Transcribe every line of the listing below without any deviation.

» **Raw data**
● ● ● ● ●

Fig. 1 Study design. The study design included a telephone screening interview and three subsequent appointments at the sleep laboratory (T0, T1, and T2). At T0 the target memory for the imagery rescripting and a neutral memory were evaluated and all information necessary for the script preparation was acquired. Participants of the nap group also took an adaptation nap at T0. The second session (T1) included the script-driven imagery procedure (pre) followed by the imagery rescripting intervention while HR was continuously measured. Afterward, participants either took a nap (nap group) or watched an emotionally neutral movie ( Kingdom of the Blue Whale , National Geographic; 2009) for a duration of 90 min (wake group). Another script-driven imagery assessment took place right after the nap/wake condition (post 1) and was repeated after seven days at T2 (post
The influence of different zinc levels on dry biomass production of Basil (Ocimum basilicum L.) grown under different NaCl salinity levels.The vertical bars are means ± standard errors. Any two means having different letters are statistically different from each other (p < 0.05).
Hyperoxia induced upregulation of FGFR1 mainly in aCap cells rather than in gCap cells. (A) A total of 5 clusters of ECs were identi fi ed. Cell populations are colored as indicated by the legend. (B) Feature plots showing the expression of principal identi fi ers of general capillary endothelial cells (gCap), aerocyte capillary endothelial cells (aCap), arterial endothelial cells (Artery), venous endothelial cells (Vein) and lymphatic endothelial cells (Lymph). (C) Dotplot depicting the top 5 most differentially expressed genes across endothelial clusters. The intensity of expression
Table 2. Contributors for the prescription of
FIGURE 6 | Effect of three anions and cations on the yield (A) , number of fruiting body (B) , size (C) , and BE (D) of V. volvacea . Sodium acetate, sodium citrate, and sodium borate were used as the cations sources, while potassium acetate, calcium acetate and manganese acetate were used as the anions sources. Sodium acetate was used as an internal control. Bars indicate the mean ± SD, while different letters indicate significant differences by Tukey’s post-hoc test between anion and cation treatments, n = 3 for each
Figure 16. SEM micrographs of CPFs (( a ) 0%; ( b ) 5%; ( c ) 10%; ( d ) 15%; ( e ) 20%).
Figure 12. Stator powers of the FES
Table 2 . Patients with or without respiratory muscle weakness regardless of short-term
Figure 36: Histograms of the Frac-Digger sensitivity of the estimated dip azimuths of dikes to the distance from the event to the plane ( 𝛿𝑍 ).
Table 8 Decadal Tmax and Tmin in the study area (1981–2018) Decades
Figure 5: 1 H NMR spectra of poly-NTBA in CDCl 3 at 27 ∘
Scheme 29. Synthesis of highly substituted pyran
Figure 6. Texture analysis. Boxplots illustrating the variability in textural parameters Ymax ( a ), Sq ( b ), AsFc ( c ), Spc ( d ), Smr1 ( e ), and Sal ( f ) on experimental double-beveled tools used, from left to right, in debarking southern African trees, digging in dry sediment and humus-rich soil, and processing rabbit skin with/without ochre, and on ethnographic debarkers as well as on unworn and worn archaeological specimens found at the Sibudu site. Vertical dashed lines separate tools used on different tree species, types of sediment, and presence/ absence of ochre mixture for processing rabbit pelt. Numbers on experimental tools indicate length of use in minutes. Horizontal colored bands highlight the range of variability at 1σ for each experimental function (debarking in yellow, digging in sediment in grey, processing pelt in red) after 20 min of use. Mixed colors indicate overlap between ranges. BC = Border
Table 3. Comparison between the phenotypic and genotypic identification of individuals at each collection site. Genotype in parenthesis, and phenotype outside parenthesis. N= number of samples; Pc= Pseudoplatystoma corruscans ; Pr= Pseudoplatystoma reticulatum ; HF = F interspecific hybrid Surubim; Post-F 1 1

● ● ● ● ●

» **Task response**
Fig. 1 Study design. The study design included a telephone screening interview and three subsequent appointments at the sleep laboratory (T0, T1, and T2). At T0 the target memory for the imagery rescripting and a neutral memory were evaluated and all information necessary for the script preparation was acquired. Participants of the nap group also took an adaptation nap at T0. The second session (T1) included the script-driven imagery procedure (pre) followed by the imagery rescripting intervention while HR was continuously measured. Afterward, participants either took a nap (nap group) or watched an emotionally neutral movie ( Kingdom of the Blue Whale , National Geographic; 2009) for a duration of 90 min (wake group). Another script-driven imagery assessment took place right after the nap/wake condition (post 1) and was repeated after seven days at T2 (post
The influence of different zinc levels on dry biomass production of Basil (Ocimum basilicum L.) grown under different NaCl salinity levels.The vertical bars are means ± standard errors. Any two means having different letters are statistically different from each other (p < 0.05).
Hyperoxia induced upregulation of FGFR1 mainly in aCap cells rather than in gCap cells. (A) A total of 5 clusters of ECs were identi fi ed. Cell populations are colored as indicated by the legend. (B) Feature plots showing the expression of principal identi fi ers of general capillary endothelial cells (gCap), aerocyte capillary endothelial cells (aCap), arterial endothelial cells (Artery), venous endothelial cells (Vein) and lymphatic endothelial cells (Lymph). (C) Dotplot depicting the top 5 most differentially expressed genes across endothelial clusters. The intensity of expression
Table 2. Contributors for the prescription of
FIGURE 6 | Effect of three anions and cations on the yield (A) , number of fruiting body (B) , size (C) , and BE (D) of V. volvacea . Sodium acetate, sodium citrate, and sodium borate were used as the cations sources, while potassium acetate, calcium acetate and manganese acetate were used as the anions sources. Sodium acetate was used as an internal control. Bars indicate the mean ± SD, while different letters indicate significant differences by Tukey’s post-hoc test between anion and cation treatments, n = 3 for each
Figure 16. SEM micrographs of CPFs (( a ) 0%; ( b ) 5%; ( c ) 10%; ( d ) 15%; ( e ) 20%).
Figure 12. Stator powers of the FES
Table 2 . Patients with or without respiratory muscle weakness regardless of short-term
Figure 36: Histograms of the Frac-Digger sensitivity of the estimated dip azimuths of dikes to the distance from the event to the plane ( 𝛿𝑍 ).
Table 8 Decadal Tmax and Tmin in the study area (1981–2018) Decades
Figure 5: 1 H NMR spectra of poly-NTBA in CDCl 3 at 27 ∘
Scheme 29. Synthesis of highly substituted pyran
Figure 6. Texture analysis. Boxplots illustrating the variability in textural parameters Ymax ( a ), Sq ( b ), AsFc ( c ), Spc ( d ), Smr1 ( e ), and Sal ( f ) on experimental double-beveled tools used, from left to right, in debarking southern African trees, digging in dry sediment and humus-rich soil, and processing rabbit skin with/without ochre, and on ethnographic debarkers as well as on unworn and worn archaeological specimens found at the Sibudu site. Vertical dashed lines separate tools used on different tree species, types of sediment, and presence/ absence of ochre mixture for processing rabbit pelt. Numbers on experimental tools indicate length of use in minutes. Horizontal colored bands highlight the range of variability at 1σ for each experimental function (debarking in yellow, digging in sediment in grey, processing pelt in red) after 20 min of use. Mixed colors indicate overlap between ranges. BC = Border
Table 3. Comparison between the phenotypic and genotypic identification of individuals at each collection site. Genotype in parenthesis, and phenotype outside parenthesis. N= number of samples; Pc= Pseudoplatystoma corruscans ; Pr= Pseudoplatystoma reticulatum ; HF = F interspecific hybrid Surubim; Post-F 1 1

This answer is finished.